Em busca de um novo emprego, Anne decidiu tentar ser governanta novamente com a família Robbins, que continha quatro crianças. Dessa vez, ela teve uma experiência mais agradável e feliz. Ela passou seis anos com os Robbins ( de 1840 à 1845) e os acompanhou em viagens, que as deram a gota final de inspiração para escrever "Agnes Grey". Mas no final, nem tudo foi flores. Nos seus últimos três anos na residência, Anne recomendou que Branwell, seu irmão mais velho, assumisse o emprego de tutor das crianças. Contudo, enquanto trabalhava lá, ele teve um irresponsável caso com a mãe das crianças, o que fez com que Anne se demitisse por se sentir culpada e envergonhada. Logo depois, Branwell foi demitido pelo patriarca da família.
A partir desse momento, com somente mais quatro anos restantes de vida, Anne se dedicou à escrita. O manuscrito de "Agnes Grey" foi terminado em julho de 1846, e, mesmo sendo publicado em conjunto com "Morro dos Ventos Uivantes", de Emily, e "Jane Eyre", de Charlotte, no ano seguinte, a obra foi ofuscada e vista como insignificante quando comparada aos livros das irmãs. Injusto, para dizer o mínimo.

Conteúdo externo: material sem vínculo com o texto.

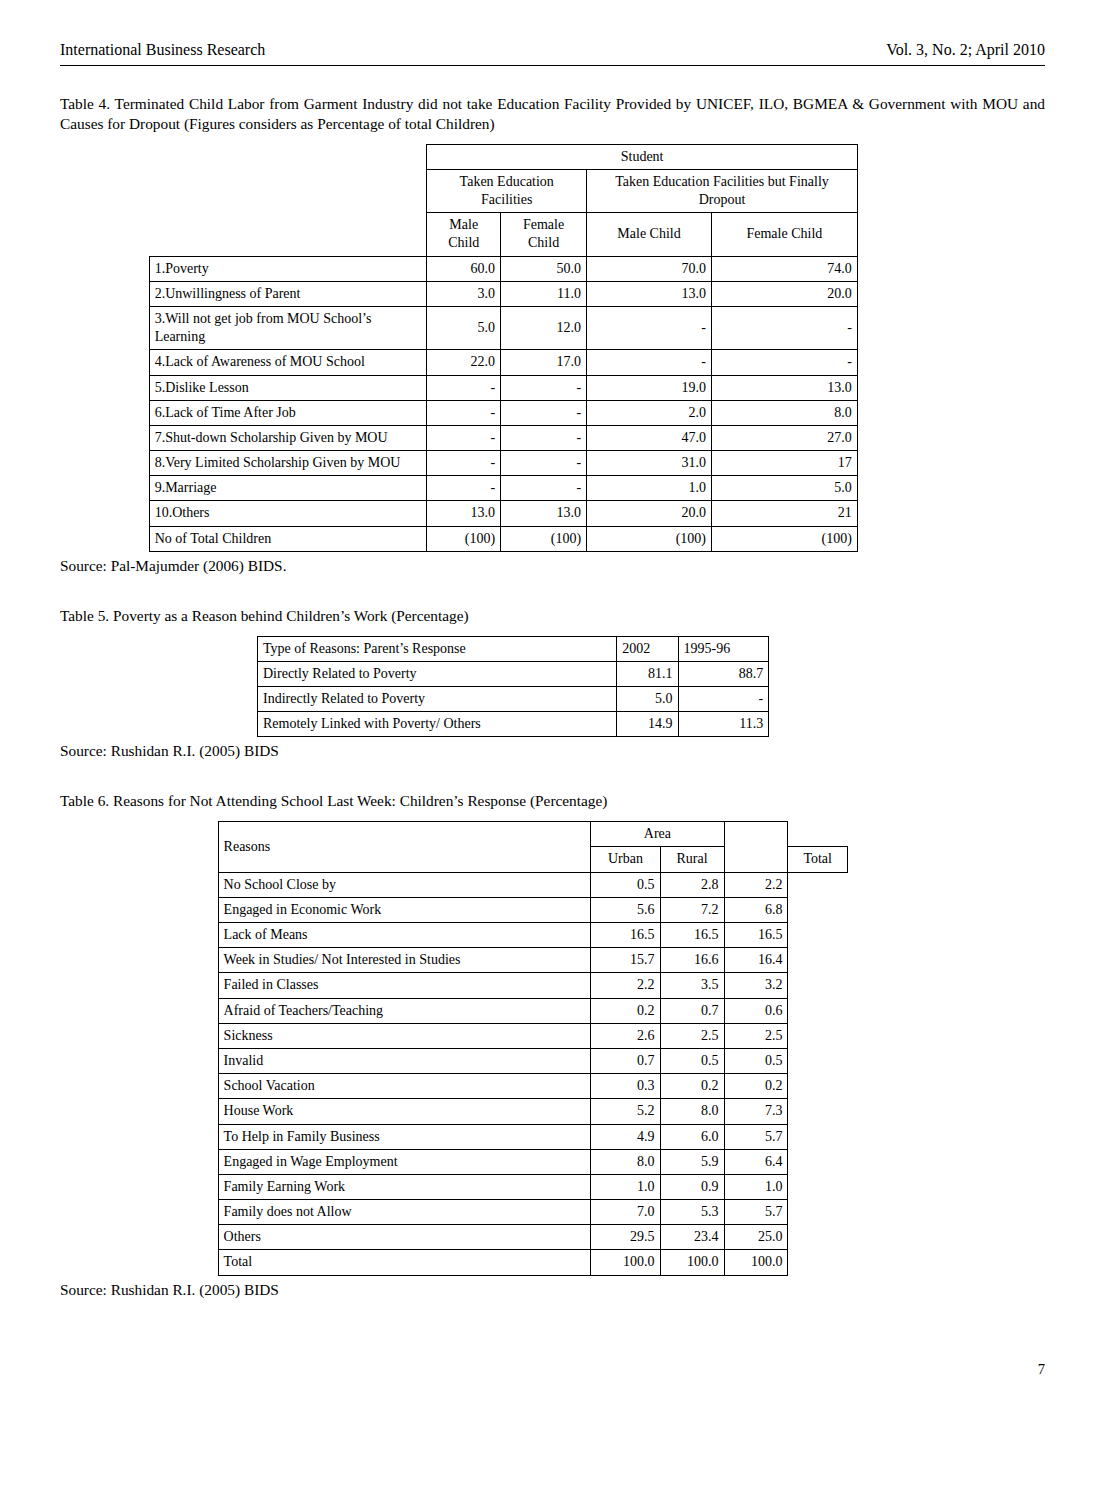International Business Research Vol. 3, No. 2; April 2010
Table 4. Terminated Child Labor from Garment Industry did not take Education Facility Provided by UNICEF, ILO, BGMEA & Government with MOU and Causes for Dropout (Figures considers as Percentage of total Children)
| | Student |
| --- | --- |
| Taken Education Facilities | Taken Education Facilities but Finally Dropout |
| Male Child | Female Child | Male Child | Female Child |
| 1.Poverty | 60.0 | 50.0 | 70.0 | 74.0 |
| 2.Unwillingness of Parent | 3.0 | 11.0 | 13.0 | 20.0 |
| 3.Will not get job from MOU School’s Learning | 5.0 | 12.0 | - | - |
| 4.Lack of Awareness of MOU School | 22.0 | 17.0 | - | - |
| 5.Dislike Lesson | - | - | 19.0 | 13.0 |
| 6.Lack of Time After Job | - | - | 2.0 | 8.0 |
| 7.Shut-down Scholarship Given by MOU | - | - | 47.0 | 27.0 |
| 8.Very Limited Scholarship Given by MOU | - | - | 31.0 | 17 |
| 9.Marriage | - | - | 1.0 | 5.0 |
| 10.Others | 13.0 | 13.0 | 20.0 | 21 |
| No of Total Children | (100) | (100) | (100) | (100) |
Source: Pal-Majumder (2006) BIDS.
Table 5. Poverty as a Reason behind Children’s Work (Percentage)
| Type of Reasons: Parent’s Response | 2002 | 1995-96 |
| --- | --- | --- |
| Directly Related to Poverty | 81.1 | 88.7 |
| Indirectly Related to Poverty | 5.0 | - |
| Remotely Linked with Poverty/ Others | 14.9 | 11.3 |
Source: Rushidan R.I. (2005) BIDS
Table 6. Reasons for Not Attending School Last Week: Children’s Response (Percentage)
| Reasons | Area | |
| --- | --- | --- |
| Urban | Rural | Total |
| No School Close by | 0.5 | 2.8 | 2.2 |
| Engaged in Economic Work | 5.6 | 7.2 | 6.8 |
| Lack of Means | 16.5 | 16.5 | 16.5 |
| Week in Studies/ Not Interested in Studies | 15.7 | 16.6 | 16.4 |
| Failed in Classes | 2.2 | 3.5 | 3.2 |
| Afraid of Teachers/Teaching | 0.2 | 0.7 | 0.6 |
| Sickness | 2.6 | 2.5 | 2.5 |
| Invalid | 0.7 | 0.5 | 0.5 |
| School Vacation | 0.3 | 0.2 | 0.2 |
| House Work | 5.2 | 8.0 | 7.3 |
| To Help in Family Business | 4.9 | 6.0 | 5.7 |
| Engaged in Wage Employment | 8.0 | 5.9 | 6.4 |
| Family Earning Work | 1.0 | 0.9 | 1.0 |
| Family does not Allow | 7.0 | 5.3 | 5.7 |
| Others | 29.5 | 23.4 | 25.0 |
| Total | 100.0 | 100.0 | 100.0 |
Source: Rushidan R.I. (2005) BIDS
7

"Agnes Grey" conta a história de Agnes, uma menina pobre e filha de um pastor (assim como a autora), que é considerada fraca e inútil por ser a mais jovem da família e que, em um momento de fragilidade econômica, decide procurar emprego. Grande parte do resto é exatamente igual à vida de Anne: ela consegue um primeiro trabalho de governanta em uma família abusiva e cruel e sai de lá em menos de um ano, então, em seguida, ela passa a trabalhar para uma família milionária com quatro crianças; dois meninos, que estudam em um internato, e duas meninas. Lá, a personagem é tratada de maneira melhor, mas ainda assim é usada e ignorada pelas meninas. Nas redondezas, ela conhece um pastor chamado Mr. Weston, que a dá flores e rapidamente se apaixona por ela. O sentimento é recíproco. Porém, a situação se atrapalha um pouco quando o pai dela morre no interior antes de ela conseguir se despedir. Com isso, Agnes decide se mudar para sua terra natal, deixando Weston para trás. Algum tempo depois, eles se reencontram, casam e têm três filhos. Claro, isto é apenas um pequeno resumo, há outros detalhes e personagens, mas o que eu queria mostrar para você, leitor, é que essa obra é, essencialmente, a história de Anne com o final feliz que ela nunca teve.
A recepção do livro, como dito anteriormente, não foi exatamente boa: para os críticos, era "apenas" mais uma história de mulher. Felizmente, o próximo e último livro dela, "The Tenant of Wildfell Hall" ("A Inquilina de Wildfell Hall"), ainda sendo outra história sob a perspectiva feminina, foi louvada pelas mulheres da época por questionar os valores vitorianos. E é isso que mais importa: ser reconhecido por seu público alvo e querido.
No dia 28 de maio de 1849, Anne faleceu em razão da influenza, intensificada pela morte ainda recente de Emily, sua irmã mais querida. Nunca saberemos se Anne realmente seria a próxima Jane Austen se tivesse mais tempo de vida, no entanto, podemos ter a certeza de que para os reais amantes da literatura, o nome dela estará sempre ao lado de outros como Oscar Wilde, Charles Dickens e Thomas Hardy.